* _About this task_
Lines with "format": how many are there in the listing below? Reply with the number only.

---+---

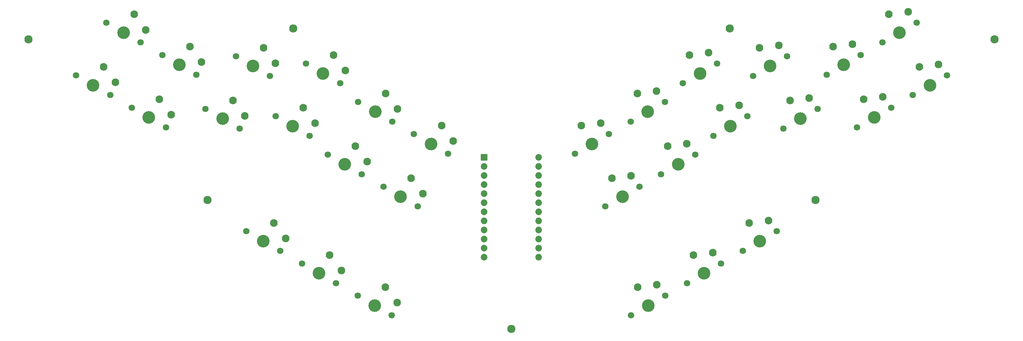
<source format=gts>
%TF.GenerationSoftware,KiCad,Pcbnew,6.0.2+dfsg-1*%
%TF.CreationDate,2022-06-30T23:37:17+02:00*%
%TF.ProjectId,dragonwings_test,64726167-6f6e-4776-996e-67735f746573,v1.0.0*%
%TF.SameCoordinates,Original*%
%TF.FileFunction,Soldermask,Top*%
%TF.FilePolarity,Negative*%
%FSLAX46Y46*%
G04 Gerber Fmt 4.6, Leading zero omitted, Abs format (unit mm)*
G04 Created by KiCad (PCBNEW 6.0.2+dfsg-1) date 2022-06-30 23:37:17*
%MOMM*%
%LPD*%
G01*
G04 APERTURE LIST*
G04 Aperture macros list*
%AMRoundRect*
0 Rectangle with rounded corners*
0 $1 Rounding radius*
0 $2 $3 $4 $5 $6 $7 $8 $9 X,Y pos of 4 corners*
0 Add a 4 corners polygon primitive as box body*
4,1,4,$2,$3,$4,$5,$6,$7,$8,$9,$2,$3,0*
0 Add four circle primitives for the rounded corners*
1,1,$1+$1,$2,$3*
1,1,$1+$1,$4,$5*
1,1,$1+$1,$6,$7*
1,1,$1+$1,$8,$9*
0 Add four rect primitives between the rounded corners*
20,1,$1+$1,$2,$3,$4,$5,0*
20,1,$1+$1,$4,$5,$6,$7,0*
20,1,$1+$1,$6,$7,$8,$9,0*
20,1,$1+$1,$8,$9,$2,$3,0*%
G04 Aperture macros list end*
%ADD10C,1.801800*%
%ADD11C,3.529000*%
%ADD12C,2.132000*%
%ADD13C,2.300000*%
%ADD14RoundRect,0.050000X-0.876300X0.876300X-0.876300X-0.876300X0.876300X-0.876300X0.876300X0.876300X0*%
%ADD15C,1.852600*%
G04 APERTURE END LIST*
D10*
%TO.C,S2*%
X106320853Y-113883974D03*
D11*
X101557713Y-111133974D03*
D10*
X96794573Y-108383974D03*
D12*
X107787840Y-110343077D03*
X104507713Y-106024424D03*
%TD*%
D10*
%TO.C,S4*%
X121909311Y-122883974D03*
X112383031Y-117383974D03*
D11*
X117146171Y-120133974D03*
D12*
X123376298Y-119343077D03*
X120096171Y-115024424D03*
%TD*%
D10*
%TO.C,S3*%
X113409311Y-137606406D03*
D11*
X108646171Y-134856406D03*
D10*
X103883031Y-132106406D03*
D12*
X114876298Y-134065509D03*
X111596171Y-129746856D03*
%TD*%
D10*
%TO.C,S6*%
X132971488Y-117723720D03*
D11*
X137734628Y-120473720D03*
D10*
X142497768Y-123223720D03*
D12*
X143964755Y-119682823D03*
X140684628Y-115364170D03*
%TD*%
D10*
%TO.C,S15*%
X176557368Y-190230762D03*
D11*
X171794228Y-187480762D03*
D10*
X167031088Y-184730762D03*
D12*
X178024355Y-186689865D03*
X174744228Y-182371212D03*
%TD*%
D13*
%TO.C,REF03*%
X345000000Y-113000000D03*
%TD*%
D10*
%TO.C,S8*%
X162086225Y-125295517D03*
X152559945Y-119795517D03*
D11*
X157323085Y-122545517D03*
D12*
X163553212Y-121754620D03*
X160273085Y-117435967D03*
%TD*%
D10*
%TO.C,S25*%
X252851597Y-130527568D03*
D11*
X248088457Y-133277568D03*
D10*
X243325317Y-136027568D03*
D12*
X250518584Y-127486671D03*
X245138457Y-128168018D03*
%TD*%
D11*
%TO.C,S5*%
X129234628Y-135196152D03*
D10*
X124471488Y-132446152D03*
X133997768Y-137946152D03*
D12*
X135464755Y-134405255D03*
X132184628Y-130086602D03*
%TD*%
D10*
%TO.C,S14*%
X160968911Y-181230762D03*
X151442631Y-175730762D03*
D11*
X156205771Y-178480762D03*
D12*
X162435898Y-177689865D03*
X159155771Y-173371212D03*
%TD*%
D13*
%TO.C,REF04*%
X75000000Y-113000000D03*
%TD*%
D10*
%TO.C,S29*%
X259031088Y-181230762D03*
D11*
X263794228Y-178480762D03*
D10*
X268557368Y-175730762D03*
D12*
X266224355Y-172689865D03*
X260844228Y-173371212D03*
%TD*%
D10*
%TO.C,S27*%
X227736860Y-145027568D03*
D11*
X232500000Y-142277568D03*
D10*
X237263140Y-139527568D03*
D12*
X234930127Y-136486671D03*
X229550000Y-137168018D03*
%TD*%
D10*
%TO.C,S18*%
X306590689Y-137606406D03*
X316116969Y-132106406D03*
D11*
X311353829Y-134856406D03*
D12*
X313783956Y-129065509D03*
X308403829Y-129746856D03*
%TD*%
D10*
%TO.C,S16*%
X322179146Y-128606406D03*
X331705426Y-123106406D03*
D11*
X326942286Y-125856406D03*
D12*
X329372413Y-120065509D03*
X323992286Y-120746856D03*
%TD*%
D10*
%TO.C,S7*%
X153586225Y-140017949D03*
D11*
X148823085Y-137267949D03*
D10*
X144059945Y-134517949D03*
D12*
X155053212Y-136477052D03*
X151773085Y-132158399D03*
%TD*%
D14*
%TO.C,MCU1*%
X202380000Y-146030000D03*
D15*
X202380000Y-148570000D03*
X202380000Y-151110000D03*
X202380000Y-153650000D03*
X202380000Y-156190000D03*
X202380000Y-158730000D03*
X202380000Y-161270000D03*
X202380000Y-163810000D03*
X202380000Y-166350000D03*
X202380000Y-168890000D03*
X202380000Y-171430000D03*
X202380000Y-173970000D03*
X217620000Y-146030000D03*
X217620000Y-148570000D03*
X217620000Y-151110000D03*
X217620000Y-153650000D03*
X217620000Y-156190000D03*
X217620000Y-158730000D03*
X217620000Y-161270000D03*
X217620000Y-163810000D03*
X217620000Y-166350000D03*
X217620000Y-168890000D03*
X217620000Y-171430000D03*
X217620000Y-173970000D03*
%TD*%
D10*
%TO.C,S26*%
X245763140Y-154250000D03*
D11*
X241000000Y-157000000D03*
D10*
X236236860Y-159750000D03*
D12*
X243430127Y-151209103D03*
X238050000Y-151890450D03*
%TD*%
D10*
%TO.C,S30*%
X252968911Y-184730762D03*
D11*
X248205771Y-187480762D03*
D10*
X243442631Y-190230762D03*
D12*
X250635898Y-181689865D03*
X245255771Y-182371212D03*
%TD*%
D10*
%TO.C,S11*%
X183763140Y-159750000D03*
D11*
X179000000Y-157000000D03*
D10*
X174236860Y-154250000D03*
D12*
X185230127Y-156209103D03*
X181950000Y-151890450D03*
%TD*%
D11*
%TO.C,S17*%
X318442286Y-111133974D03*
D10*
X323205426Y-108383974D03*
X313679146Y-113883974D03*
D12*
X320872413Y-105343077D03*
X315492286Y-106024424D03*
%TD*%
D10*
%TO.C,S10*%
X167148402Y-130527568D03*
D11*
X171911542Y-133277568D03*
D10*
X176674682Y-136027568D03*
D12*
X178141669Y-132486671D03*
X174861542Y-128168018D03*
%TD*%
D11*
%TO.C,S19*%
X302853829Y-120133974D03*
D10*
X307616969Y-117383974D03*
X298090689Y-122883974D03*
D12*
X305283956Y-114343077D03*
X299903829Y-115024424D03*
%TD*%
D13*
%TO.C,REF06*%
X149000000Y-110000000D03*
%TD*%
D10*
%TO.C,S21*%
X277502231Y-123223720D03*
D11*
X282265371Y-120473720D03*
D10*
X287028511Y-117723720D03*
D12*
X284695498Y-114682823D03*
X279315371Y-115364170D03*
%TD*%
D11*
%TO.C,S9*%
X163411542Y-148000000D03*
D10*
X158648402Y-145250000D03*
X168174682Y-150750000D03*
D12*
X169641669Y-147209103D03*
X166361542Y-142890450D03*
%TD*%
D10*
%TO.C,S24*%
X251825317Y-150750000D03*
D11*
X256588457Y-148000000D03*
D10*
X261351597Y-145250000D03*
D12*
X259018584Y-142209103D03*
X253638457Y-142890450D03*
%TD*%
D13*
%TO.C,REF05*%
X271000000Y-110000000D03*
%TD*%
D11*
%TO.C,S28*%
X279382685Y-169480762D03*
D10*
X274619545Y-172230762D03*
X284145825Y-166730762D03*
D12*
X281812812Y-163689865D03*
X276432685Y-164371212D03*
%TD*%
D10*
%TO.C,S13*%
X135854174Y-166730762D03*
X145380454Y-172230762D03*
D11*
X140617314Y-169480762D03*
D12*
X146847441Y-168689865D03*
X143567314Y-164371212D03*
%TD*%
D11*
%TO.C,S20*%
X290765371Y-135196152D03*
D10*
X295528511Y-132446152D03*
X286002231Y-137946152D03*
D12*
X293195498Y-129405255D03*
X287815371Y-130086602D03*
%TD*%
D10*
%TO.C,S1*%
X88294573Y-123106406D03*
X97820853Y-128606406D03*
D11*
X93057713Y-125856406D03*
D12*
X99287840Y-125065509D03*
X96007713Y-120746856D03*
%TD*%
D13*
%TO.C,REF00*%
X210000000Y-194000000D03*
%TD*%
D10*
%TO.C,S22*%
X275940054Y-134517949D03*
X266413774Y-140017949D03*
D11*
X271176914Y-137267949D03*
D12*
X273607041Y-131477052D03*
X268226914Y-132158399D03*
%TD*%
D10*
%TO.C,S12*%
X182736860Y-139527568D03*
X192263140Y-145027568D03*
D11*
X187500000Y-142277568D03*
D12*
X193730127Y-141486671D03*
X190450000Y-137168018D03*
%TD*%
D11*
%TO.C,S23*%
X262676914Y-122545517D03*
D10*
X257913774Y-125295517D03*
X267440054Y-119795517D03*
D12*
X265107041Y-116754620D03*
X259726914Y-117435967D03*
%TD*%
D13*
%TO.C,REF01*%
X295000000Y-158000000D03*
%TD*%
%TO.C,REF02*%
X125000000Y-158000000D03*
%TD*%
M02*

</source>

---+---

* _Answer space_
2